Hacker News new | ask | show | jobs
by myusernameisok 3244 days ago
Especially because AWS regions are broken up into multiple availability zones (data centres in the same area). So taking out a single data centre won't do much if the AWS customers have correctly designed their systems for high-availability (ie having redundant instances in other AZs/regions with their data backed up elsewhere).
4 comments

A single availability zone can be spread across many physical data centres.

According to this rackspace article, the largest AZ has 5 data centres.

https://blog.rackspace.com/aws-101-regions-availability-zone...

Take this for what it is - I'm a software developeer who works in the cloud, not a cloud expert.

The abstraction behind AZs is what every AZ counts for at least 1 data centre. So for every region there is at least 2 AZs, and every AZ means at least 1 data centre (or 5 in your link).

This just means it's harder to take out a whole region by destroying individual data cetnres. Since most regions consist of 2-5 AZ, and AZs consist of 5+ data centres, that means destroying dozens of data centres.

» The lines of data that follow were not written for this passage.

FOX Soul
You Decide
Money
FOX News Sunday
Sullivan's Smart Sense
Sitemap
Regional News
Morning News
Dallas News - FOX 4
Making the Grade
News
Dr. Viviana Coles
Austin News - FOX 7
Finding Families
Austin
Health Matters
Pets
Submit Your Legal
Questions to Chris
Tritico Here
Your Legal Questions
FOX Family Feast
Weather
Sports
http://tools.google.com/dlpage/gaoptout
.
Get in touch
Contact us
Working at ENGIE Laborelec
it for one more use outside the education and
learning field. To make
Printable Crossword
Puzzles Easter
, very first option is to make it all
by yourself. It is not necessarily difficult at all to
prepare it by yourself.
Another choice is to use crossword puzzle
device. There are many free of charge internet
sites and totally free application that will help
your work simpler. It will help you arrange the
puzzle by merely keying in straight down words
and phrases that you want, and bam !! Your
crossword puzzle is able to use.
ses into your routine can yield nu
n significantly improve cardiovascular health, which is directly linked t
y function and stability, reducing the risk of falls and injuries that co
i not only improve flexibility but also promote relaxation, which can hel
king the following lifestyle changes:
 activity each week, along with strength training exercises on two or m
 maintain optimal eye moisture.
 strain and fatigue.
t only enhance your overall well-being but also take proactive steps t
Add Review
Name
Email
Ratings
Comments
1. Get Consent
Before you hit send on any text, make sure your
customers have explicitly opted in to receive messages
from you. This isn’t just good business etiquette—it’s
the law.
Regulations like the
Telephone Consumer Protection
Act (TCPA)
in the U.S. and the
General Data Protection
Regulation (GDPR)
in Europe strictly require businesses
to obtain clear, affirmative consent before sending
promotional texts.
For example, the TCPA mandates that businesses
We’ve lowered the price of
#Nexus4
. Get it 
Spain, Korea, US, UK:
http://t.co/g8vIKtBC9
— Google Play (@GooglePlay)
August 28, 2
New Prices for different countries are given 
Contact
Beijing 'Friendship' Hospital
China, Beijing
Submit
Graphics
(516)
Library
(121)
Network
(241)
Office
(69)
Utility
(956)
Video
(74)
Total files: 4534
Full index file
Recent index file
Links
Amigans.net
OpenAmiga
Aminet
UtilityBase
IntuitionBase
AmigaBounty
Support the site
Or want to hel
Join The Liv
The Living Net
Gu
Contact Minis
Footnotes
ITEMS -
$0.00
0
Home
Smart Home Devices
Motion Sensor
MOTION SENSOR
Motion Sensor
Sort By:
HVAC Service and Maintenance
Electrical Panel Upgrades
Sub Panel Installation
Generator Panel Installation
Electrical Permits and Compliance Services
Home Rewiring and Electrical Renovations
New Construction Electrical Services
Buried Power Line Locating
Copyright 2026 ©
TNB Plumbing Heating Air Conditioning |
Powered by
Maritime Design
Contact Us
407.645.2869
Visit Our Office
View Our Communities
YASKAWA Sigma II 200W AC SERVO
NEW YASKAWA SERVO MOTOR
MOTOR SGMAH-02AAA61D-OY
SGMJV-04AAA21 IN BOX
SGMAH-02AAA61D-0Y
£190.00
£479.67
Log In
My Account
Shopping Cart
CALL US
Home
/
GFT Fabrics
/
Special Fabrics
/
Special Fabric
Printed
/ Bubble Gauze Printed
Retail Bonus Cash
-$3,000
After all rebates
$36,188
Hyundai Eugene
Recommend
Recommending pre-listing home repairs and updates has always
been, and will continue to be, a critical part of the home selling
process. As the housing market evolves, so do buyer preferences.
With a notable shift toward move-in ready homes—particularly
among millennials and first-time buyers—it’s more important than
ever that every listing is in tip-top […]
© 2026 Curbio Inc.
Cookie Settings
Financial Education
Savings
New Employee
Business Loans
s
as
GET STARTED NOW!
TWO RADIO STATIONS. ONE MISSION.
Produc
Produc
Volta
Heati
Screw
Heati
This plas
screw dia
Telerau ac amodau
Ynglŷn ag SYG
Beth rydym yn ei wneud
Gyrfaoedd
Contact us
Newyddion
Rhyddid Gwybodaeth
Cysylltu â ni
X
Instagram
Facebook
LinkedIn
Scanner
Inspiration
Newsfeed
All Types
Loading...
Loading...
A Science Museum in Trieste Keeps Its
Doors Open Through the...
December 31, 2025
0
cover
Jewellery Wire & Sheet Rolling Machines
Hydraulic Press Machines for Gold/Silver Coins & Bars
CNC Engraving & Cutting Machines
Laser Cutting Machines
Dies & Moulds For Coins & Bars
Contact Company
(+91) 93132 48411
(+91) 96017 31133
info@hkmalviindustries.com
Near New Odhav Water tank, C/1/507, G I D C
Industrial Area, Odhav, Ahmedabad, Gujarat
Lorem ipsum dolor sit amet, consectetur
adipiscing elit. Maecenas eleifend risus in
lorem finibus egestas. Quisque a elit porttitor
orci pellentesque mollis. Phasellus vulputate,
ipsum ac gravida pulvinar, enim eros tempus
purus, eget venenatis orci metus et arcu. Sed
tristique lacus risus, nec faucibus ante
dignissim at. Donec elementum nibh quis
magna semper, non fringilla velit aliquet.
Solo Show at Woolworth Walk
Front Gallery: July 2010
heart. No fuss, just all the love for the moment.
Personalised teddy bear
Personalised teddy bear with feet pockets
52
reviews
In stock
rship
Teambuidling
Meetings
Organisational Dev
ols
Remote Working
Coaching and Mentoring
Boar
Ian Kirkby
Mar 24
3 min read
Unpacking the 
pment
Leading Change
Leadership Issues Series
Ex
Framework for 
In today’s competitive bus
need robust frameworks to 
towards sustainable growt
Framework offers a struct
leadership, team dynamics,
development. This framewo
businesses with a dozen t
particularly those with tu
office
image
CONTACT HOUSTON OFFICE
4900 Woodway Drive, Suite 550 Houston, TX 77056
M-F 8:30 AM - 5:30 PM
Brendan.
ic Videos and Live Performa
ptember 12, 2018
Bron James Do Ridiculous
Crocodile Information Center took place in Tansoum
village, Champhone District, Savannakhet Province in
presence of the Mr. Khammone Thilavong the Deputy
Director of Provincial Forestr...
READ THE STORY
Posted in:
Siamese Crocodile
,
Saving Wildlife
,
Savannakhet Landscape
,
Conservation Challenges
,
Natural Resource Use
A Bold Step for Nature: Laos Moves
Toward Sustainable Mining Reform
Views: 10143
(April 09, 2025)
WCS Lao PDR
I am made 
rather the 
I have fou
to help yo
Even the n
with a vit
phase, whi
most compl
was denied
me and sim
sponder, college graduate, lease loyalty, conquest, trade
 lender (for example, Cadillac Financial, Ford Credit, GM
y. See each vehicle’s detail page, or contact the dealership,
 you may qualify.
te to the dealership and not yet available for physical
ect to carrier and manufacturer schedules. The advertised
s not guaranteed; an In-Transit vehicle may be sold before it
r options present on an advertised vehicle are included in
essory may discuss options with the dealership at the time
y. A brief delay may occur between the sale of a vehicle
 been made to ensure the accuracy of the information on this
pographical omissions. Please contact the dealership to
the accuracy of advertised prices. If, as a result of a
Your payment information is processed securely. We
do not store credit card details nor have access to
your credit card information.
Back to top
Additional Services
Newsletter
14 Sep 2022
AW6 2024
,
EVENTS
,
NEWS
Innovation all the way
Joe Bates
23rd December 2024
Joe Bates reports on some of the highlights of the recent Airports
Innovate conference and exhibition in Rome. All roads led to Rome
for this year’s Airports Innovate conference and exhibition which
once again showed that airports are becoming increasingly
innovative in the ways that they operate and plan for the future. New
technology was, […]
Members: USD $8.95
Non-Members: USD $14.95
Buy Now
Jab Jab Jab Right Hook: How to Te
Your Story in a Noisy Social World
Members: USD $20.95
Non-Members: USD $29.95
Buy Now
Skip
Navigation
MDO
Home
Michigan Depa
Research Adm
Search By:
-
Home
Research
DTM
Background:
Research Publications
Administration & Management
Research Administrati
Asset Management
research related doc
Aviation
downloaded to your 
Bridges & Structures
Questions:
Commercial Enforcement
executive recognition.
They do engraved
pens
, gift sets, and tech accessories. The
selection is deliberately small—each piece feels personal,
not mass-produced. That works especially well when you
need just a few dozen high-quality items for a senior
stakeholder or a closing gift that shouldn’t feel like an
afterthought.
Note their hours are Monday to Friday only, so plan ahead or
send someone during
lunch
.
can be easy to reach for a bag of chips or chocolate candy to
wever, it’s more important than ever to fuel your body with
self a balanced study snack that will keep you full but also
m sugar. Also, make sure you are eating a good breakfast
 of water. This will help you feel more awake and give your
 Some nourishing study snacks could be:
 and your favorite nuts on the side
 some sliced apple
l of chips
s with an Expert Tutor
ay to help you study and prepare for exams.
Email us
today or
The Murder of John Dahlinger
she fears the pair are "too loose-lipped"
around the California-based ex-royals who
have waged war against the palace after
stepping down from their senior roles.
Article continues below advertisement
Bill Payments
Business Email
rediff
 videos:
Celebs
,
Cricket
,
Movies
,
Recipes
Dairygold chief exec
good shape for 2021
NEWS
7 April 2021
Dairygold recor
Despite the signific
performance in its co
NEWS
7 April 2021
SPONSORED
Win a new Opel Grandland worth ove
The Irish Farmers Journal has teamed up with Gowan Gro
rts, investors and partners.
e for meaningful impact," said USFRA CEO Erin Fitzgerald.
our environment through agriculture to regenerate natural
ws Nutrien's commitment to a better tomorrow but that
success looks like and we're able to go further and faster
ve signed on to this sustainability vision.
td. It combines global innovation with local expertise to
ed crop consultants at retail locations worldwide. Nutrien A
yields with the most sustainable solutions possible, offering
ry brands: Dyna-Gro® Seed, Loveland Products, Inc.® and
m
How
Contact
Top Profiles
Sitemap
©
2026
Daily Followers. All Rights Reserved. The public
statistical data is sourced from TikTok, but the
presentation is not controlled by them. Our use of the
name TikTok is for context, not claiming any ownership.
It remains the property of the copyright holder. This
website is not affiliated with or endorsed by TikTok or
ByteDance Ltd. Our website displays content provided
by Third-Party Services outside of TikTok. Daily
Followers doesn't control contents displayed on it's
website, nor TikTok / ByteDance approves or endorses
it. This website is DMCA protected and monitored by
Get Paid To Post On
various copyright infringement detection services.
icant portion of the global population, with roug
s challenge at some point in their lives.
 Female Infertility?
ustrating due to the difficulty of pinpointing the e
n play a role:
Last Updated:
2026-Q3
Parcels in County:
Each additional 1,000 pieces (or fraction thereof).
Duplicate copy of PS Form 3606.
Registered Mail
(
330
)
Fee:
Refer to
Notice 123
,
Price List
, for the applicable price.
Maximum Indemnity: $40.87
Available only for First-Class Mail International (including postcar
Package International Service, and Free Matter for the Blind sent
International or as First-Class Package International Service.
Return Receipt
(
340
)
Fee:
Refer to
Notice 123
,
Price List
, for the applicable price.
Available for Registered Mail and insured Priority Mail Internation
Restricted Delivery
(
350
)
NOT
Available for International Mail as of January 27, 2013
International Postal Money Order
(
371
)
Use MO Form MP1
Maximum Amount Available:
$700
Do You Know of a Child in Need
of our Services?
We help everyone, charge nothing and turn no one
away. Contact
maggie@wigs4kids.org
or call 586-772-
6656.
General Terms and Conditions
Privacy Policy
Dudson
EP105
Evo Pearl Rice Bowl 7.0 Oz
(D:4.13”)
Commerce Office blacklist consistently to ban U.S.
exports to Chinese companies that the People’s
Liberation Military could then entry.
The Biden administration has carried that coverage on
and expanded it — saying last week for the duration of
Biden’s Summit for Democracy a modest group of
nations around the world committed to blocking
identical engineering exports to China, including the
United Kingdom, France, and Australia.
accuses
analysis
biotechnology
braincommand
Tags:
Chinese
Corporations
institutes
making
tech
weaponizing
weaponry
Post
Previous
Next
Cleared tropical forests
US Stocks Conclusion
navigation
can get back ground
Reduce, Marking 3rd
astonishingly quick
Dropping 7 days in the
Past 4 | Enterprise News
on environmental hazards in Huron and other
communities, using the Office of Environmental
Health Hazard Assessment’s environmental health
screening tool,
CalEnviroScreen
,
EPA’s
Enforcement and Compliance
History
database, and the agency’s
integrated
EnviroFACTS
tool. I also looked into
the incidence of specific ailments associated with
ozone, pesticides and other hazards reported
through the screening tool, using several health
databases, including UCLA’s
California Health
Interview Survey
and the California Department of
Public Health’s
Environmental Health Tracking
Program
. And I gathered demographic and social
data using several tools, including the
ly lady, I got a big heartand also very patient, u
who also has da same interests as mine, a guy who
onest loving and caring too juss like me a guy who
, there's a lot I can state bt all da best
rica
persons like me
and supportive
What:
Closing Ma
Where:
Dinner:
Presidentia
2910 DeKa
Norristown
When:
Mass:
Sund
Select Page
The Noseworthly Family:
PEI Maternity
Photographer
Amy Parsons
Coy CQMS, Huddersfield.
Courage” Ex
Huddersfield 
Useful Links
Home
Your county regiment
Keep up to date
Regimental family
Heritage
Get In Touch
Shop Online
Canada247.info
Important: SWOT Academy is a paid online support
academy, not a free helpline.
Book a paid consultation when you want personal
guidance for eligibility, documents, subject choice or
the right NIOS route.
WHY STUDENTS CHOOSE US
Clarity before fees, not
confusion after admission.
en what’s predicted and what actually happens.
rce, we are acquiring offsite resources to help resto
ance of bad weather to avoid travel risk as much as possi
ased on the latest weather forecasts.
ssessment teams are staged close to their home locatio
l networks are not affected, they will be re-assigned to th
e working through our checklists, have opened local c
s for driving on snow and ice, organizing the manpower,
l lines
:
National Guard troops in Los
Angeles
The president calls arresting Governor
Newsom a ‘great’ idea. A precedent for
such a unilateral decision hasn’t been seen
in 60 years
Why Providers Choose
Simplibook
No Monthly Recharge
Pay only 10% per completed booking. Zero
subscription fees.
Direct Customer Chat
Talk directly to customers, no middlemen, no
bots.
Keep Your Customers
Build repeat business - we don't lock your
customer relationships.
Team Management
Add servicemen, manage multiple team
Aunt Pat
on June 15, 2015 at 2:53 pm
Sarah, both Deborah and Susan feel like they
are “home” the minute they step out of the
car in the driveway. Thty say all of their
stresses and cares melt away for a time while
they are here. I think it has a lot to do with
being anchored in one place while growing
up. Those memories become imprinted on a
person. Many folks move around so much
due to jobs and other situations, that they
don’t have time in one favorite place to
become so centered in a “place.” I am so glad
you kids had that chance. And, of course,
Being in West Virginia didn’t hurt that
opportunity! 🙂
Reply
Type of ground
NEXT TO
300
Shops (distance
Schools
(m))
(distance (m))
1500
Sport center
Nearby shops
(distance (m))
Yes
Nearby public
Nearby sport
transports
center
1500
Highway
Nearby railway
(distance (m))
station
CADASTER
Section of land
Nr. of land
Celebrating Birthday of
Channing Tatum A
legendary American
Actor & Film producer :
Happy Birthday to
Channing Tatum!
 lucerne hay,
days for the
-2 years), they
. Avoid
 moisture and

That's a big if. The S3 outage in February this year showed that there are a lot of sites that aren't designed for this.
The S3 outage was across the whole US-EAST-1 region, not just one data centre.

I know my company and a few others that are redundant within a region (ie if one AZ goes down), but not if a whole region goes down.

This all assumes that "taking out" datacenters is a physical/hardware operation.

When you widen the potential attack surface to include software vulnerabilities, unauthorized access, process flaws and other "soft" vectors, a much wider--possibly coordinated--attack that is potentially far more crippling can be imagined.

The question is how load would behave if more than 1 AZ fails for several days. If 2 out of 5 AZs in US-East are down for a week, everyone would distribute to the other 3 (and probably on all three to be sure). I'm not sure if they have enough spare capacity to handle that. The AZ model is designed for single failures and failures that are a few hours, not days.

Of course just speculation, I have no knowledge about DR plans at Amazon.